● TESTO DI RIFERIMENTO:
——————————
Ha una larghezza media di 115-130 centimetri il nuovo marciapiede della zona Cappuccini di Todi, a fronte di una normativa (il Decreto del Presidente della Repubblica n. 503 del 1996) che stabilisce una larghezza minima di 90 cm.; gli spazi di manovra, invece, sono mediamente di 200 cm., di cui cm. 10 circa per l’installazione di una barriere di protezione laterale in legno lamellare (risultando una larghezza utile quindi di cm. 190), a fronte di una normativa che richiede 150 per 150 cm, oppure 140 per 170 cm..
Le informazioni sulle caratteristiche del percorso pedonale che la Provincia di Perugia ha recentemente inaugurato all’ingresso del centro storico di Todi, vengono fornite dall’Area Viabilità dell’Ente, a seguito della comparsa sulla stampa locale di osservazioni secondo cui il marciapiede risulterebbe troppo stretto per il passaggio dei disabili.
A tale proposito il personale tecnico dell’Amministrazione provinciale fa sapere che nella progettazione dell’infrastruttura si è fatto necessariamente riferimento non alla Legge 13/89, che regola la progettazione e la costruzione di opere private, bensì alla Legge n. 118 del 30 marzo 1971 sulla progettazione e realizzazione di opere pubbliche. Più in particolare ci si è attenuti al Regolamento recante norme per l’eliminazione delle barriere architettoniche negli edifici, spazi e servizi pubblici (Decreto del presidente della repubblica 24 luglio 1996 n° 503), pubblicato sulla Gazzetta ufficiale della repubblica italiana n° 227 del 27 settembre 1996, che all’art. stabilisce i criteri da adottare per la realizzazione di “marciapiedi”.
——————————
● MATERIALE FORNITO:
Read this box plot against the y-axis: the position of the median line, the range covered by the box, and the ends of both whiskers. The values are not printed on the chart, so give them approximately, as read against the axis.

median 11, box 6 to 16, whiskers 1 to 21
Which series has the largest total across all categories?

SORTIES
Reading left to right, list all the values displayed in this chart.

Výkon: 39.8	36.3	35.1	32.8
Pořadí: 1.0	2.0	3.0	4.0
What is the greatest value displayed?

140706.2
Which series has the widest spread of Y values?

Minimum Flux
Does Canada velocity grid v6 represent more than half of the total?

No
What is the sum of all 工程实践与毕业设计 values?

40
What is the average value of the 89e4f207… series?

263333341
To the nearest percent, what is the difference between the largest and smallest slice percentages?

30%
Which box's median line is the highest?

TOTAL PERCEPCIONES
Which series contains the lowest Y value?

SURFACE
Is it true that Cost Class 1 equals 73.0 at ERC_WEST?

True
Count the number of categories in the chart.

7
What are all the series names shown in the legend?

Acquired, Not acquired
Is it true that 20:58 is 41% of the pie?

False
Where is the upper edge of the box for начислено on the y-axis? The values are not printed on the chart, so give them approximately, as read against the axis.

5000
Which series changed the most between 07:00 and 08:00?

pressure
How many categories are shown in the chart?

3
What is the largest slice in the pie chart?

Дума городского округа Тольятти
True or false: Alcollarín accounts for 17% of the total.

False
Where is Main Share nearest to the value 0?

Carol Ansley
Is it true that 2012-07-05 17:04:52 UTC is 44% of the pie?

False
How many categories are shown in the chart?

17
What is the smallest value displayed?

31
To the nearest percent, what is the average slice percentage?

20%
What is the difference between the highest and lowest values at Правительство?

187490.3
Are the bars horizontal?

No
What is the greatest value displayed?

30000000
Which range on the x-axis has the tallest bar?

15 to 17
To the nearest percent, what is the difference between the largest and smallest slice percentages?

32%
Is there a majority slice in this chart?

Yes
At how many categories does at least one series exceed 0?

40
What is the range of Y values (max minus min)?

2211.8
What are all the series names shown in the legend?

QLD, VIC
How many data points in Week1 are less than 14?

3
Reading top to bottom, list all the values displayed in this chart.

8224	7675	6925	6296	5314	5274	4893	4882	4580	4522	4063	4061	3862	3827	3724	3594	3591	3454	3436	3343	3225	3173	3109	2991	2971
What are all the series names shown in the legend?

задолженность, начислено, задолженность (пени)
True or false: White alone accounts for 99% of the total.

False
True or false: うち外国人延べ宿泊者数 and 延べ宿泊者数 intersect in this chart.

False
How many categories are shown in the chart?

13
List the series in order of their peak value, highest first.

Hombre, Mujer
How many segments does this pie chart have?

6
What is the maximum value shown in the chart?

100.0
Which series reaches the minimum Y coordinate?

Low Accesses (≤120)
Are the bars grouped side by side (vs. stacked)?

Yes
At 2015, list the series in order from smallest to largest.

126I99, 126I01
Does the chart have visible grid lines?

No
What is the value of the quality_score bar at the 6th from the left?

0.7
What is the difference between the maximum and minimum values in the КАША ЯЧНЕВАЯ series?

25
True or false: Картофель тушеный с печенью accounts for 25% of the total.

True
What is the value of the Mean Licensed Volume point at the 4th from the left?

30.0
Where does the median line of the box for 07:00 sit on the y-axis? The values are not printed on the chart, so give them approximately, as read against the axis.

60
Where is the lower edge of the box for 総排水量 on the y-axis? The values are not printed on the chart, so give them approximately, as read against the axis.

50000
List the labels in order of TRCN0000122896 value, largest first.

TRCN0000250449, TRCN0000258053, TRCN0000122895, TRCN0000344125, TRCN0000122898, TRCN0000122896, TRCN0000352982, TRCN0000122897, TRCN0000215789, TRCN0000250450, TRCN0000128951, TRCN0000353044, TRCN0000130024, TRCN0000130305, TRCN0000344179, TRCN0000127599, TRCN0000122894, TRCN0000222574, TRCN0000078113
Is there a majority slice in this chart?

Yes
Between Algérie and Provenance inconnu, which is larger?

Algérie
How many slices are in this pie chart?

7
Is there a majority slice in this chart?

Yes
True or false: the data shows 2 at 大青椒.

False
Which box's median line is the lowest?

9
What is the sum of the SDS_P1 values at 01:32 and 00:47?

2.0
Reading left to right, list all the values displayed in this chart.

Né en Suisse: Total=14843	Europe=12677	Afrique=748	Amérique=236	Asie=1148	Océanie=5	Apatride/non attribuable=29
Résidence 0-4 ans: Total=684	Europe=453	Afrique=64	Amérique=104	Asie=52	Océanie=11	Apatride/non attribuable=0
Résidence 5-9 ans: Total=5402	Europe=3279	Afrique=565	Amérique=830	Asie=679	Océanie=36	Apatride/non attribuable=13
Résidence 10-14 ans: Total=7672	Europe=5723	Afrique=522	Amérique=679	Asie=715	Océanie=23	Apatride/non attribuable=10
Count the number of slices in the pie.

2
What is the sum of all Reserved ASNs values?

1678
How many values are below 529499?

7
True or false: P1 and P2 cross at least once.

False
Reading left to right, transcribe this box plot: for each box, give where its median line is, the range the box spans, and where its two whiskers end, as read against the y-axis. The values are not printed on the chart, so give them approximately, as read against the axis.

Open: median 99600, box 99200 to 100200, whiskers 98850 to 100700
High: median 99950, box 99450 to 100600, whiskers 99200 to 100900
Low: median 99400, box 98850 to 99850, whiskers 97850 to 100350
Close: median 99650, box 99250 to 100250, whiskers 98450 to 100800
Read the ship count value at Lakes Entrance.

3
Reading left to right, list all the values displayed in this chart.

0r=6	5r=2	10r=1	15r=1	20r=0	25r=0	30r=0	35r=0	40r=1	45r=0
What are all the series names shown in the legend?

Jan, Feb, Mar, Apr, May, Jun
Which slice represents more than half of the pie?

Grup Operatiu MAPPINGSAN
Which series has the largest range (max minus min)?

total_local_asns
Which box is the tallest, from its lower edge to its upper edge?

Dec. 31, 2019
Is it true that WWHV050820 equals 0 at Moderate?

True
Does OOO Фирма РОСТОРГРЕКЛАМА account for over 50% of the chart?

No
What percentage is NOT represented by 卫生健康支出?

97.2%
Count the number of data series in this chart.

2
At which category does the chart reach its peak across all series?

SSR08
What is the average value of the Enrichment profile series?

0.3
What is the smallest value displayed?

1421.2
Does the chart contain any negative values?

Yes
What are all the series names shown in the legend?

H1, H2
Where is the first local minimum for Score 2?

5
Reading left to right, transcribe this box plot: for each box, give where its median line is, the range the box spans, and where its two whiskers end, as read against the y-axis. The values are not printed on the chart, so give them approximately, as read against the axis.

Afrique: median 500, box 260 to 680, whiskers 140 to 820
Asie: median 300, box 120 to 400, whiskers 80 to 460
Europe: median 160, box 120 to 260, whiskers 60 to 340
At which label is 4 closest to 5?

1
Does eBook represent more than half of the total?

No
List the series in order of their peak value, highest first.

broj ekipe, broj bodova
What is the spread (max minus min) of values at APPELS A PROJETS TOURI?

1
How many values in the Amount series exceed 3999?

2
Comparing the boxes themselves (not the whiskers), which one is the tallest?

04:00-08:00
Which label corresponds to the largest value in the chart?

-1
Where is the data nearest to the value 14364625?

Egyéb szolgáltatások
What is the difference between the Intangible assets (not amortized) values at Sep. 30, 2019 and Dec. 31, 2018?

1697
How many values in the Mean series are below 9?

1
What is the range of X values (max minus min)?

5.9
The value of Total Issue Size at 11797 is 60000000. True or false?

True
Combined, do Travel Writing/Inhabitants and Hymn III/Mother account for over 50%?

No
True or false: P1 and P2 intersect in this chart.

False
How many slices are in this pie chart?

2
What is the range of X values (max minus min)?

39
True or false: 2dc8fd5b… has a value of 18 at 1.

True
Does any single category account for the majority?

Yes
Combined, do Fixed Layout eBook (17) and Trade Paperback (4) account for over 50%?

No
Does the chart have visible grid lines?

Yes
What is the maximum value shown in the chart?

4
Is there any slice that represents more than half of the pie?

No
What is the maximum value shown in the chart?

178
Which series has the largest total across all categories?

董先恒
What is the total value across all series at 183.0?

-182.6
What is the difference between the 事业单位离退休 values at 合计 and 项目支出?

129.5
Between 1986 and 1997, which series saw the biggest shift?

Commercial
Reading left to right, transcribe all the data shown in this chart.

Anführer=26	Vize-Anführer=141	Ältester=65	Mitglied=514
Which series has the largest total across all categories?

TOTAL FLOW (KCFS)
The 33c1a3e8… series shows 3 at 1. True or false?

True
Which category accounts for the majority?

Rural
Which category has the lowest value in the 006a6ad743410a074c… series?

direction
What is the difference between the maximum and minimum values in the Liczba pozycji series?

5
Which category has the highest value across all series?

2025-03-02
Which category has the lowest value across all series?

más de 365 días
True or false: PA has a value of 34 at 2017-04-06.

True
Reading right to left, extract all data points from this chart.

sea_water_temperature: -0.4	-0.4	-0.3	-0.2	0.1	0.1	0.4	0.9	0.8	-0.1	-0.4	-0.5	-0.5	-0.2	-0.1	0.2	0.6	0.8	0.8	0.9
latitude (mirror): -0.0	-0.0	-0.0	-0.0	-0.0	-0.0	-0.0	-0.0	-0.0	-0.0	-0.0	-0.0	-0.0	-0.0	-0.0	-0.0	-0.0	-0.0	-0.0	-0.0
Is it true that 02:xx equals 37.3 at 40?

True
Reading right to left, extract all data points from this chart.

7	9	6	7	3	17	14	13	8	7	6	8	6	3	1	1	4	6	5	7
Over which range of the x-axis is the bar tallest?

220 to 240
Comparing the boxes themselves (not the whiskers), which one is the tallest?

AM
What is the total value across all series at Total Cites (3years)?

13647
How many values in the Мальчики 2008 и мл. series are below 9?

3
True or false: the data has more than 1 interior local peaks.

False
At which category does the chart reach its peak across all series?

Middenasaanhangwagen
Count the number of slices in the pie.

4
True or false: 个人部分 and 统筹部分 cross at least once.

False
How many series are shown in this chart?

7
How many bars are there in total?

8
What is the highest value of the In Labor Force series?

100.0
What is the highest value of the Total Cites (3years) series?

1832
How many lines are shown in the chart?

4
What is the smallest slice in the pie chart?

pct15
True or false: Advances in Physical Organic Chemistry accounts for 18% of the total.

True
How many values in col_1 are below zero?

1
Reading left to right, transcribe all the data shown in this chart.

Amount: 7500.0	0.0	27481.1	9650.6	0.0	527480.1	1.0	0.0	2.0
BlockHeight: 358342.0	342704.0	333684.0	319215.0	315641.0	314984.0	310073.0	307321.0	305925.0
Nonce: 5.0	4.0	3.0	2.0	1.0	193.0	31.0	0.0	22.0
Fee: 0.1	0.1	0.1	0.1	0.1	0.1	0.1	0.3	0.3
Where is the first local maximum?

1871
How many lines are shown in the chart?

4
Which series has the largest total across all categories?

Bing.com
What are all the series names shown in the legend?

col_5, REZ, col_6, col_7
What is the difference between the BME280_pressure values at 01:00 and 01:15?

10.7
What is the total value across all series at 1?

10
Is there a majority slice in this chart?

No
——————————
● OPERAZIONE RICHIESTA 1:
Secondo il testo sul marciapiede di Todi, qual è la larghezza media del nuovo marciapiede della zona Cappuccini?
● OPERAZIONE RICHIESTA 2:
Prosegui il testo sul marciapiede di Todi a partire dalla sua ultima frase.

● SPAZIO RISPOSTA 1:
Tra 115 e 130 centimetri.

● SPAZIO RISPOSTA 2:
“Nello specifico – riferiscono gli Uffici competenti – la norma stabilisce che il percorso pedonale deve avere una larghezza minima di 90 cm. ed avere, per consentire l’inversione di marcia da parte di persona su sedia a ruote, allargamenti del percorso, da realizzare almeno in piano, ogni 10 ml. di sviluppo lineare; gli spazi di manovra con sedia a ruote per cambiamento di direzione e rotazione a 360° prevede una dimensione del marciapiede almeno cm. 150×150 o per rotazione a 180° dimensioni di cm. 170×140”.
Il marciapiede realizzato dalla Provincia di Perugia a Todi risulta delle seguenti dimensioni: nel tratto dal bivio Cappuccini alla zona edificio Enel è stato realizzato tra il ciglio della carreggiata e il limite del confine catastale a ridosso delle recinzioni private esistenti, avendo a disposizione una larghezza massima di cm. 150; nel tratto dalla zona edificio Enel alla zona edificio Coop è “a sbalzo” su fondazione costituita da pali in cemento armato, avente una larghezza di ml. 2,00, che arriva fino a ml. 2,50 in corrispondenza della “curva carbonari”.
Per scavalcare le piante esistenti è stato realizzato un ulteriore “sbalzo” di larghezza 150 cm. a forma trapezoidale, in cui la parte più stretta, per il passaggio dei pedoni, risulta mediamente di circa cm. 115-130.